In less than a decade at NREL, Daw has witnessed her background in water systems sustainability become more relevant than ever, as governments and businesses look for ways to integrate, co-optimize, and develop sustainable solutions for their energy, water and land systems. An edited version of our conversation follows.
How did you land at the Integrated Applications Center?
My background is unique for NREL, I came from the water and wastewater sector—a civil and environmental engineer by training. Since joining NREL in 2010, the energy-water-land nexus has become a much more important topic both domestically and globally. My work over the years has changed to accommodate this trend, and I’m finding more and more that my water background is increasingly relevant to NREL’s work.
What is the energy-water-land nexus?
The idea behind the nexus is that there’s a connection between energy, water, land use (food). And there are tradeoffs. The development choices we make affect all three systems. Traditionally the energy, water, and land sectors work in silos, singularly focused on the needs of their systems. The nexus emphasizes cross-sectoral solutions, where we look for synergies and co-benefits by viewing problems more holistically considering their impacts on social, environmental, and economic factors. NREL approaches the nexus from the perspective of energy—looking at how energy is used in water systems, what tradeoffs exist in developing land for energy versus food production, how to reduce water requirements for power generation, etc.
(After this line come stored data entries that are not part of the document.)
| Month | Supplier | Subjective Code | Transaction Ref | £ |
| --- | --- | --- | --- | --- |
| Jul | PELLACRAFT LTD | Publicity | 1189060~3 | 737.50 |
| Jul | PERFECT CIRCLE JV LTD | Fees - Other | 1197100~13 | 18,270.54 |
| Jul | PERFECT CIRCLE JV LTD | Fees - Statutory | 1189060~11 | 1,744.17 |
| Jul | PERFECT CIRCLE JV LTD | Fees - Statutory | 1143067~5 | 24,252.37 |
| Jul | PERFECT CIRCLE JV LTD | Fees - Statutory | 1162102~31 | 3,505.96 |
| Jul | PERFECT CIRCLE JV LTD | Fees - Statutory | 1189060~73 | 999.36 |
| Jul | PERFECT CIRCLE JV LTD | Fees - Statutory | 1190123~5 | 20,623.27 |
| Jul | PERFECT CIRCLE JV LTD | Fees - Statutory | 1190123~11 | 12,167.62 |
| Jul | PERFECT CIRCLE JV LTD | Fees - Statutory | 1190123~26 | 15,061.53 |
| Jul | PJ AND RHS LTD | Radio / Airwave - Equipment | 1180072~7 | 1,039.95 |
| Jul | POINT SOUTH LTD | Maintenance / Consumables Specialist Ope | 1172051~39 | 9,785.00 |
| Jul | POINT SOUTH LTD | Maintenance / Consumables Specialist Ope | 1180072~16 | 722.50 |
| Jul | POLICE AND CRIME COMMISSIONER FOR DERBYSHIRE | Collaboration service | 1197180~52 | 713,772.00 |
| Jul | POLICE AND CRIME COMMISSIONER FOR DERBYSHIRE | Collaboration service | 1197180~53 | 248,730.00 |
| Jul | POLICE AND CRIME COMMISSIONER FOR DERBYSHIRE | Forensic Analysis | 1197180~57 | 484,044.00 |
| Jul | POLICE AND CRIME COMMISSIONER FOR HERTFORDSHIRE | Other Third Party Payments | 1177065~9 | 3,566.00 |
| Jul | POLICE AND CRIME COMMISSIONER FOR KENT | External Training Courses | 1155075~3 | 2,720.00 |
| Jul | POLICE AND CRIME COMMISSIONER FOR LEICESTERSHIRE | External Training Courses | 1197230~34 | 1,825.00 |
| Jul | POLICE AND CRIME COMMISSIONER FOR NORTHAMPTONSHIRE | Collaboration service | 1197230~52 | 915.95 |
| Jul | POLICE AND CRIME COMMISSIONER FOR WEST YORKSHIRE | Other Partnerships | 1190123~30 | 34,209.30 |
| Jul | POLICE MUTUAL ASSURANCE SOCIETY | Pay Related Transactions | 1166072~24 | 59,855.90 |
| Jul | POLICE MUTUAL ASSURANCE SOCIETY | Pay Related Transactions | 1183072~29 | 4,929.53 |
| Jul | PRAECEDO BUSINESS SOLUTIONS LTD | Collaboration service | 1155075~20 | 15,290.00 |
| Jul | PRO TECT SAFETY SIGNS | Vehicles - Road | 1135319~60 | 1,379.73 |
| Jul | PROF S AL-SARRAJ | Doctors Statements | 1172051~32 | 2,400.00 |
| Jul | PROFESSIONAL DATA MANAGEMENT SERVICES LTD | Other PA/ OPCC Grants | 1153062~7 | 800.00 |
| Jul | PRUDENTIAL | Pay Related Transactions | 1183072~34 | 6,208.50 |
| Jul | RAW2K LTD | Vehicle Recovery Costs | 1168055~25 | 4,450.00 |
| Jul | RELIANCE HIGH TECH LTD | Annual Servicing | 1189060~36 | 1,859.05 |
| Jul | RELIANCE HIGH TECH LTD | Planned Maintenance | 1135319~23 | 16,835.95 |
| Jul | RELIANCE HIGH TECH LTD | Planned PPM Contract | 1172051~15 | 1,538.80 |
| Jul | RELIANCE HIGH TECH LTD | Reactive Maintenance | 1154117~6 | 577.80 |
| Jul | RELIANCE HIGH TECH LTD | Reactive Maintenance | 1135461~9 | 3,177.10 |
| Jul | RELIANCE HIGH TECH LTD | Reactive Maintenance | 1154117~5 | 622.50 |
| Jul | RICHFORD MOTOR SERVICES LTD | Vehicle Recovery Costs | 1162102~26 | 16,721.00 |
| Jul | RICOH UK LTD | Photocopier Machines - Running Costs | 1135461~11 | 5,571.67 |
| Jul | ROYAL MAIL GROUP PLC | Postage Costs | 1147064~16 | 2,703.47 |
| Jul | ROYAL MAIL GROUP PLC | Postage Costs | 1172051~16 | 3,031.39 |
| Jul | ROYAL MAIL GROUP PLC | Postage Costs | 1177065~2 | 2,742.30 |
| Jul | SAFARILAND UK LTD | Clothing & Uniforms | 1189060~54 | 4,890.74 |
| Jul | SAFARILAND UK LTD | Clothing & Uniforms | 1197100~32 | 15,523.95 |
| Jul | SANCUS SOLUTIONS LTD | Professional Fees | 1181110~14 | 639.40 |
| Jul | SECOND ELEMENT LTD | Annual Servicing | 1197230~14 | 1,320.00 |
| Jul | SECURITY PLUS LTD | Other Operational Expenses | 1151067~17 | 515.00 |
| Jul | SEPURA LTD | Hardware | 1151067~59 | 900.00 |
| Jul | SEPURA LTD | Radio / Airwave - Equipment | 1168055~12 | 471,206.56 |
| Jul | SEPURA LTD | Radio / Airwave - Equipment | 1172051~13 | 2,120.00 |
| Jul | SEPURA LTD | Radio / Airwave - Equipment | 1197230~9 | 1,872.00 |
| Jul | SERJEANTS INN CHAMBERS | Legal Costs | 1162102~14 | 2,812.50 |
I enjoy this work because it’s an intersection of fields. When working in the water sector I would observe a lot of missed opportunities to save energy and cost, integrate renewable energy sources, and reduce impacts on land areas as this systems level of thinking was not in their purview at the time. With growing factors such as extreme events, resource shortages, population growth, and aging infrastructure, the water and wastewater sector is making a more concerted effort to consider the energy, water and land related tradeoffs from their operations.
What would be some examples of this work?
One way we address the nexus is through co-optimization of energy and water systems. NREL has been using the REopt techno-economic decision support model to help external partners evaluate how water treatment and storage systems can be leveraged for economic savings through demand reduction and time-of-use shifting.
NREL has also partnered with Colorado School of Mines to perform first-of-its-kind research of a water treatment system in the ESIF. In this work we studied the ability of a membrane desalination system to operate on 100% renewable energy using hardware in the loop. As membranes do best with consistent operations, the research findings were exciting as they showed that the desalination system was able to meet water quality requirements without adverse effects to the membranes running on variable renewable energy. This work sets a precedent for further research and piloting of renewable energy powered desalination systems with Bureau of Reclamation.
While our nexus work often focuses on two of the three sectors (e.g. energy and water) we are continuing to grow into more comprehensive assessments. A great example is NREL’s low-impact solar development work, which colocates agriculture with solar panels. These sites have the potential to improve soil health, retain water, nurture native species, produce food, and provide even lower-cost energy to local communities. These systems can even be taken a step further to integrate rainwater collection. I came across one such example while doing work in St. Eustatius in the Dutch Caribbean, where they had mounted gutters to the PV array to capture the intense tropical rains. This water was sent to a cistern and used to irrigate community agriculture beneath the PV array. This not only provided a resilient solution for the island to reduce its reliance on diesel fuel imports, but also addressed their reliance on imported food.
What’s your outlook for the future of this domain?
I’m optimistic—there’s a lot of potential, and we’re starting to get the right folks to talk to each other. Because the nexus inherently cuts across sectors it is challenging to understand the full picture of development decisions, which is why new models, tools, and decision strategies are needed. We are also seeing positive change due to the growing focus on resilience, which often encompasses energy, water, and land systems. NREL is continuing to engage with all sectors to better understand the challenges they are facing and to help inform solutions that will help our partners meet their current needs without compromising the needs of future generations. This is what motivates me about this work, that by using a systems approach we are making positive, long lasting change.